[Extracted records]
####################
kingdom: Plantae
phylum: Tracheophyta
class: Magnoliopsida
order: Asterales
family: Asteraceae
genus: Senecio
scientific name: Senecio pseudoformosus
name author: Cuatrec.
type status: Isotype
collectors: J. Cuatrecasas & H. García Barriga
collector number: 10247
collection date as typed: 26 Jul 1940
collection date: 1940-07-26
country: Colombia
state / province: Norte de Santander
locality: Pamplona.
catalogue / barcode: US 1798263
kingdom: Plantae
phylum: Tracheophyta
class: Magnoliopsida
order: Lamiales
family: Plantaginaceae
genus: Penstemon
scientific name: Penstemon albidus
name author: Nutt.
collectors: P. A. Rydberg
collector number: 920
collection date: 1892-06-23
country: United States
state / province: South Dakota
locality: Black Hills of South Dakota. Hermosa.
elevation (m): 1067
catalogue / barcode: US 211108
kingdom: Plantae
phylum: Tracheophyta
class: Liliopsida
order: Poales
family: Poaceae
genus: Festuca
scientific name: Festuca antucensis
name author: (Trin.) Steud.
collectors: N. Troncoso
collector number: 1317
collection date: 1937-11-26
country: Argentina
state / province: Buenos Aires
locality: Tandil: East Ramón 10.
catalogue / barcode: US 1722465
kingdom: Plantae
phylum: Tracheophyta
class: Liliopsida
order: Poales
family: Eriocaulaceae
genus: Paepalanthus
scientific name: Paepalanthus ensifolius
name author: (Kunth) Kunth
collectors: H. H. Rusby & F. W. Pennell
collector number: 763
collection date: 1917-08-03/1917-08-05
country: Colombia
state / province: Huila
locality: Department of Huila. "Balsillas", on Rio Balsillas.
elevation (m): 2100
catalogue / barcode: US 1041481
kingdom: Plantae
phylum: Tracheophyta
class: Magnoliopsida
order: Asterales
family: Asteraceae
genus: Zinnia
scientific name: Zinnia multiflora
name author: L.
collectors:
####################
Brief. Reproduce all of the data above word for word, keeping every line in its original order.

Written solution.
kingdom: Plantae
phylum: Tracheophyta
class: Magnoliopsida
order: Asterales
family: Asteraceae
genus: Senecio
scientific name: Senecio pseudoformosus
name author: Cuatrec.
type status: Isotype
collectors: J. Cuatrecasas & H. García Barriga
collector number: 10247
collection date as typed: 26 Jul 1940
collection date: 1940-07-26
country: Colombia
state / province: Norte de Santander
locality: Pamplona.
catalogue / barcode: US 1798263
kingdom: Plantae
phylum: Tracheophyta
class: Magnoliopsida
order: Lamiales
family: Plantaginaceae
genus: Penstemon
scientific name: Penstemon albidus
name author: Nutt.
collectors: P. A. Rydberg
collector number: 920
collection date: 1892-06-23
country: United States
state / province: South Dakota
locality: Black Hills of South Dakota. Hermosa.
elevation (m): 1067
catalogue / barcode: US 211108
kingdom: Plantae
phylum: Tracheophyta
class: Liliopsida
order: Poales
family: Poaceae
genus: Festuca
scientific name: Festuca antucensis
name author: (Trin.) Steud.
collectors: N. Troncoso
collector number: 1317
collection date: 1937-11-26
country: Argentina
state / province: Buenos Aires
locality: Tandil: East Ramón 10.
catalogue / barcode: US 1722465
kingdom: Plantae
phylum: Tracheophyta
class: Liliopsida
order: Poales
family: Eriocaulaceae
genus: Paepalanthus
scientific name: Paepalanthus ensifolius
name author: (Kunth) Kunth
collectors: H. H. Rusby & F. W. Pennell
collector number: 763
collection date: 1917-08-03/1917-08-05
country: Colombia
state / province: Huila
locality: Department of Huila. "Balsillas", on Rio Balsillas.
elevation (m): 2100
catalogue / barcode: US 1041481
kingdom: Plantae
phylum: Tracheophyta
class: Magnoliopsida
order: Asterales
family: Asteraceae
genus: Zinnia
scientific name: Zinnia multiflora
name author: L.
collectors:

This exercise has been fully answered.